If you are serious about securing Scottish independence, beware of passion. Beware of the unselfcritical and the impatient. Beware projection. Beware the thought that other people think as you think. Be suspicious of your motives. Test your claims. Follow the evidence.
Beware those who see the defeat of the Yes campaign as entirely the fault of other people. Beware those who point an accusing finger only at Project Fear and a biased media, and who have nothing to say about where Yes Scotland and the White Paper went wrong. Beware those who can't begin to understand why people voted No. Beware those who see the Scots as credulous, taken in, but now smarting from buyer's remorse. Beware those who believe it was only the Vow what won it.
Beware of those who behave like a drowning man, scrabbling for something -- anything -- to justify a second referendum. Beware of those who think they speak for a pro-indy majority which marches only in their imaginations. Beware of those who still refuse to recognise that only a single poll in the entire campaign ever put Yes - very marginally - ahead. Beware those who will not see that no poll has shown a sustained or substantial majority for independence since. If you seriously thought we were going to carry the day on the 18th of September, beware your own judgement. Have a healthy skepticism. Question the limits of your social circle. Learn its lessons.
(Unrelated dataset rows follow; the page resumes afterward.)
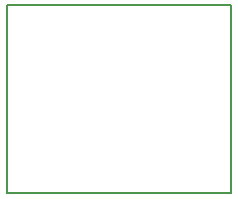
<source format=gko>
G04*
G04 #@! TF.GenerationSoftware,Altium Limited,Altium Designer,18.0.11 (651)*
G04*
G04 Layer_Color=16711935*
%FSLAX25Y25*%
%MOIN*%
G70*
G01*
G75*
%ADD11C,0.00787*%
D11*
Y62992D02*
X74803D01*
X0Y394D02*
Y62992D01*
Y394D02*
X74803D01*
Y62992D01*
M02*

</source>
Beware the activists who told you the Yes vote in their constituencies was all sewn up, and who stood, crestfallen, when dawn rose on the 19th of September, with their local campaign trailing miles behind. Beware those living in areas which voted Yes, who seem indifferent to the fact that the majority of the country did not. Beware those whose enthusiasm for a second indyref seems unconnected to any evidence that the campaign is actually winnable.
Beware those who see the 2015 election result as firing another starter's gun. Beware those who see the election of 56 SNP MPs as a referendum proxy. Beware those indifferent to the 160,000 lost votes separating the 2014 and 2015 results. Beware the self-deceptive logic of "one last heave". Beware those who want another referendum to recall a feeling, to recall hope, to recall purpose, but with no analysis of what went wrong, or what has changed. Beware old men in a hurry.
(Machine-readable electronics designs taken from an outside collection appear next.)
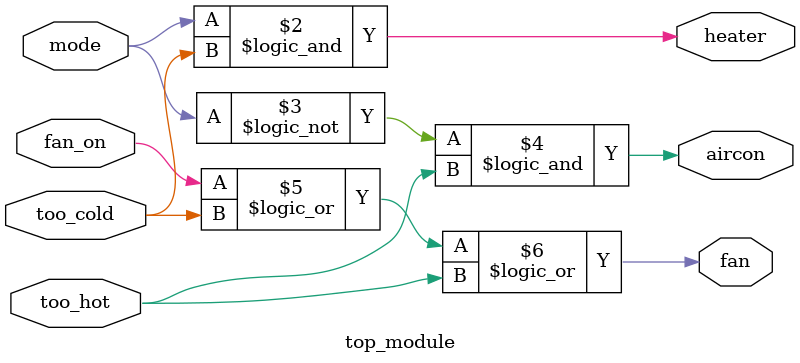
<source format=sv>
module top_module(
    input mode,
    input too_cold, 
    input too_hot,
    input fan_on,
    output reg heater,
    output reg aircon,
    output reg fan
);

always @(*) begin
    heater = (mode && too_cold);
    aircon = (!mode && too_hot);
    fan = fan_on || too_cold || too_hot;
end

endmodule

</source>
If you are serious about securing Scottish independence, you must beware all these things. If you are serious about accomplishing this task, you must beware squandering our best, last chance to realise it. You must have patience. A second referendum cannot be held to make people feel better. Too many generations of my family, and many families in this country, have campaigned for this old idea for it to be consigned under the sod forever in a doomed spasm of feeling unsupported by any analysis.
There's no point in igniting a false hope - only to extinguish it forever. There is nothing noble about destroying the cause you care about through soft-headedness. I can understand your anger. I can understand your frustrations. I can understand the mounting despair you feel at this majority Tory government and its plans for the country. But sentimentality is self-indulgence. A second referendum cannot be for the true believers who are already on side, but must speak to those whose minds have changed, for those who can be persuaded. It cannot be an act of sheer frustration -- however understandable that feeling may be.
Nobody has even begun to explain to me what has changed since the autumn of last year to transform disaster into triumph. Nobody has explained how the generational gap has or could be addressed. Nobody has explained to me how the sceptical people of Clackmannanshire and Aberdeenshire and Inverness and Argyll have been won over. Nobody has produced, or can produce, any evidence of any kind that there has been a decisive shift in constitutional opinion.
My only operating principle here is this: if another independence referendum is to be held, it must be won. A second referendum must not be held unless it is clear that it is winnable. By all means - let's have a reasoned argument about strategy. About what to be about in the meanwhile. Through the encircling political gloom - there are reasons to be cheerful. The idea of Scottish independence is mainstream for the first time since 1707. The 2014 referendum campaign has not stabilised the Union. It has not provided a decisive answer to Scotland's separatists. The Smith Commission compromise and Mundell's Scotland Bill look incapable of doing so. The No campaign has not persuaded Scots that we are "better together" for the next ten years, or the next twenty or thirty years.
But cool your jets. It is time for hard heads. Time for reflection on what went right and what went wrong last September. My plea to you is this. Always demand evidence. Hold even the most sincere, the most touching and deeply-held emotional appeals in suspicion. Be critical. And always, always -- have patience.